Muscling the e-bike around on real trails made my upper body look like the Dwayne Johnson The Rock Black Adam.
💪
just think how fit you can get with these and an ebike.
https://www.youtube.com/watch?v=o6KmXjdwVIg
Apparently ebike ownership helps train one's oratory skills. #ebikesplaining
1 - all of the above. fighting the good fight against getting older
2 - I don't even know what Zone 2 is. I focus on improvement by what seems to make a difference. Usually it's not related to "training," it's eating better and sleeping well.
3- Only non-bike "training" I do is sporadic trail work. Mid-week, I can sneak 1-3 1hour rides in between work and dinner, depending on the kid's schedule. Weekends I can do 2-3 hour rides each day, provided it's not ski season.
4- Hard to say. I always go out for a ride because I think I'll have fun. If I don't feel it'll be fun, I'll do something else. That's good for mental health I think, and the physical effort is also fun.
As an older “athlete” my goals and vision of fitness are ever evolving but the trend is to think about it as a long term project with less focus on specific events or outcomes. Racing is becoming more intermittent while the desire to adventure increases.
To answer your questions
- Fitness to me is a never ending alchemy of a. performance as a blend of watts per kg, robustness and repeatability b. mid to long term health (body weight/wellness etc.) and c. being a capable human beyond the bike in other outdoor activities (running, ski touring, building things, landscaping etc.)
- I use a periodized on the bike training plan that includes a variety of training zones and is not wholly focused on zone 2. I will generally have 2 endurance focused days and 2 higher intensity days that vary through the progression from sweet spot to threshold to VO2 max depending on the schedule. My body seems to respond well to the high intensity work and being older I loose the snap quickly if I’m not training it. Some of my unstructured rides, specifically on the gravel bike will also fall into the endurance zones. Unstructured MTB rides are hard to classify but can fall into that zone. I will occasionally use an emtb as a training tool to increase my descending reps but don’t usually track power output.

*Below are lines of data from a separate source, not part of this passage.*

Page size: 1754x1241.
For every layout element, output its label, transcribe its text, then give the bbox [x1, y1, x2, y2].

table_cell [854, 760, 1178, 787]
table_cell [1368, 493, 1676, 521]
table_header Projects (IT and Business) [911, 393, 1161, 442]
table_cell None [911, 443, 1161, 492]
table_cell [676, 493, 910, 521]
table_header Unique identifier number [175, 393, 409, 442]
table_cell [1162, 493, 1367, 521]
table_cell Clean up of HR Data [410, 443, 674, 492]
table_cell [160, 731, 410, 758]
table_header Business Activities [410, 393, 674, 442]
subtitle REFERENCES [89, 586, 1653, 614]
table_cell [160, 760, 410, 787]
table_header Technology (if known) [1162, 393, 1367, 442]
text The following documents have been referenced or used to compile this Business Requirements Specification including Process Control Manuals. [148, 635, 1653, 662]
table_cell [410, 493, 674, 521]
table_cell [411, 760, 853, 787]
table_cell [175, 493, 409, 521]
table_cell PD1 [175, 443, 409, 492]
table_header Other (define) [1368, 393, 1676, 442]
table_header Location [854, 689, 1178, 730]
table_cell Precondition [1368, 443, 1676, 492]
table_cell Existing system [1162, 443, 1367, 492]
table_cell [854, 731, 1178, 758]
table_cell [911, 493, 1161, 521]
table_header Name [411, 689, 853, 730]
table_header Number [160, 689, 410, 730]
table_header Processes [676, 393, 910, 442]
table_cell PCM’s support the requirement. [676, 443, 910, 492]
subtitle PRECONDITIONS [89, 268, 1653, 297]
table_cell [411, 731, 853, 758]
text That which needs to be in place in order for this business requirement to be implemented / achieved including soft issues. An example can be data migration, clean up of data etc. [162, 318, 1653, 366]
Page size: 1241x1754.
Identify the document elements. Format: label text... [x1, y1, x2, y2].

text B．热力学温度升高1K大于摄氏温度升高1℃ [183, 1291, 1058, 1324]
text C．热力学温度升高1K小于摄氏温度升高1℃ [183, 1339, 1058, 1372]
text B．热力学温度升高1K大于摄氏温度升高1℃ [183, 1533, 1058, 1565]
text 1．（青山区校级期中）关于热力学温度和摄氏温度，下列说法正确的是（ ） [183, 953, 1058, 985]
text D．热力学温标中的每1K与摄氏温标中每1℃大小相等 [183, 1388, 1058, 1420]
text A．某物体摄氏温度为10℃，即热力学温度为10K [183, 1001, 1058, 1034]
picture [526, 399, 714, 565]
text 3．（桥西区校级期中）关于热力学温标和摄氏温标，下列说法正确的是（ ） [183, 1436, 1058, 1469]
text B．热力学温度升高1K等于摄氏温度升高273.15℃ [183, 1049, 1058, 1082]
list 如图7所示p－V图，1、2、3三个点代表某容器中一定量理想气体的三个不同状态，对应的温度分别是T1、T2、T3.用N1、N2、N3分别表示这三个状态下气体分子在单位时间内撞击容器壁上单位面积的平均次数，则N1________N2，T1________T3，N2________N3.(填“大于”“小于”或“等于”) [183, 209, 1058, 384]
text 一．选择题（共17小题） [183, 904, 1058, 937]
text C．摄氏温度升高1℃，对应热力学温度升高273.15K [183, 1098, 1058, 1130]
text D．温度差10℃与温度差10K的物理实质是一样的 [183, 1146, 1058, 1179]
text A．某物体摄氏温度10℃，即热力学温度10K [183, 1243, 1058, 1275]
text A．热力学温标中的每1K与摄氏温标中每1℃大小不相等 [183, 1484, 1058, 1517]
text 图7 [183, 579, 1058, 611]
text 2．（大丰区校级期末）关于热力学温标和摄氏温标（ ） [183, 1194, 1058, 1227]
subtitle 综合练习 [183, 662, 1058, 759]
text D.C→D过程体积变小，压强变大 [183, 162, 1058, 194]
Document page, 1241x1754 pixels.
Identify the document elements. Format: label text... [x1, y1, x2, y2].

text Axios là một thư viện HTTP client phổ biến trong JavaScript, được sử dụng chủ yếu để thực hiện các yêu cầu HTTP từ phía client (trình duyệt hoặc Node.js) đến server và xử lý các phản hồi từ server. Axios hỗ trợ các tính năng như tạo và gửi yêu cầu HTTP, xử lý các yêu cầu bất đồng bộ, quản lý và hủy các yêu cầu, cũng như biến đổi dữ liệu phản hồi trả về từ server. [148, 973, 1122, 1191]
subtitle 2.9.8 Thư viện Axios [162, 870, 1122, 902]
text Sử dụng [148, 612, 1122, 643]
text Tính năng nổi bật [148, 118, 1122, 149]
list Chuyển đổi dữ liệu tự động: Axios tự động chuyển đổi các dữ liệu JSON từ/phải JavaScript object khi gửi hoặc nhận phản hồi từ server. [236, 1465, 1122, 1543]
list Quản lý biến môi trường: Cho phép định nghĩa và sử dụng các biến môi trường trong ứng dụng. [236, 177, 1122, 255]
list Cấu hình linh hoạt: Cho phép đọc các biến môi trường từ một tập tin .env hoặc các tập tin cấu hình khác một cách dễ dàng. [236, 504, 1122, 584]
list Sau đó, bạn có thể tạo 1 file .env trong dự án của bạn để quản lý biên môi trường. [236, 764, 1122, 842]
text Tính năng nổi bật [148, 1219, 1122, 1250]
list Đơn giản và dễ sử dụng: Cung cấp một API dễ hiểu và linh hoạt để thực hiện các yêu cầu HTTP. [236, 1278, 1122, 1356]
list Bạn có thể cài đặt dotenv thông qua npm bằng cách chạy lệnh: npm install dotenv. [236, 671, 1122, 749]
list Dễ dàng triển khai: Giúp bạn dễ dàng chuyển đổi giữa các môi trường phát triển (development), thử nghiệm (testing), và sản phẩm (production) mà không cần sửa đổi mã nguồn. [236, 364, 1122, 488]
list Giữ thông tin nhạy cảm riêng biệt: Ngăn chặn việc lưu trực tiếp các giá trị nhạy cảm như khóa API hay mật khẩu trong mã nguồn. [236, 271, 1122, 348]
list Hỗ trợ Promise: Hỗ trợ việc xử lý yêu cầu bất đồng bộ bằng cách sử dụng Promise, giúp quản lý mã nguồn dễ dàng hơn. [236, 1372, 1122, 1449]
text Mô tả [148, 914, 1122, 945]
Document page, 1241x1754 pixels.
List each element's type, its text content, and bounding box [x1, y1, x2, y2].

- depends on the time of year but when I’m on it in the offseason I am on the trainer 5.5hrs a week, in the gym 2-3 days a week, some kind of mobility work wherever possible and supplement with outdoor rides when the weather permits. In season I try to keep the gym work to at least 2 days a week, ride outside anywhere from 4-10 hrs (2-3 are emtb) and add in periodic trainer sessions when I can’t get outside ride. Intermittently I have been adding a HYROX style workout to my gym routine to break things up. I don’t know if it’s the years of endurance sport but these workouts make me feel good for the rest of the day and don’t impact the next days workout.
- 99% of my time on the MTB/EMTB is “fun” (type 2 fun count?) focused but in order to a skilled, robust and durable mountain biker you have to mountain bike so that fun has some training effect even if it doesn’t increase FTP. If I want to train outside it will usually be on a drop bar bike.
Super curious about where you may be going with this.
Thanks for response! As mentioned, I'm just curious to better understand what matters to riders in making their decisions, 'eMTB vs MTB', 'fitter vs funner', 'what they consider fitter', etc.
Again, thanks for input! I'm just curious to better understand what matters to riders in making their decisions, 'eMTB vs MTB', 'fitter vs funner', 'what they consider fitter', etc. Where am I going with this....no where at the moment. Just trying to understand you enthusiasts better. Probably have some additional input and thoughts after hearing from more. Cheers.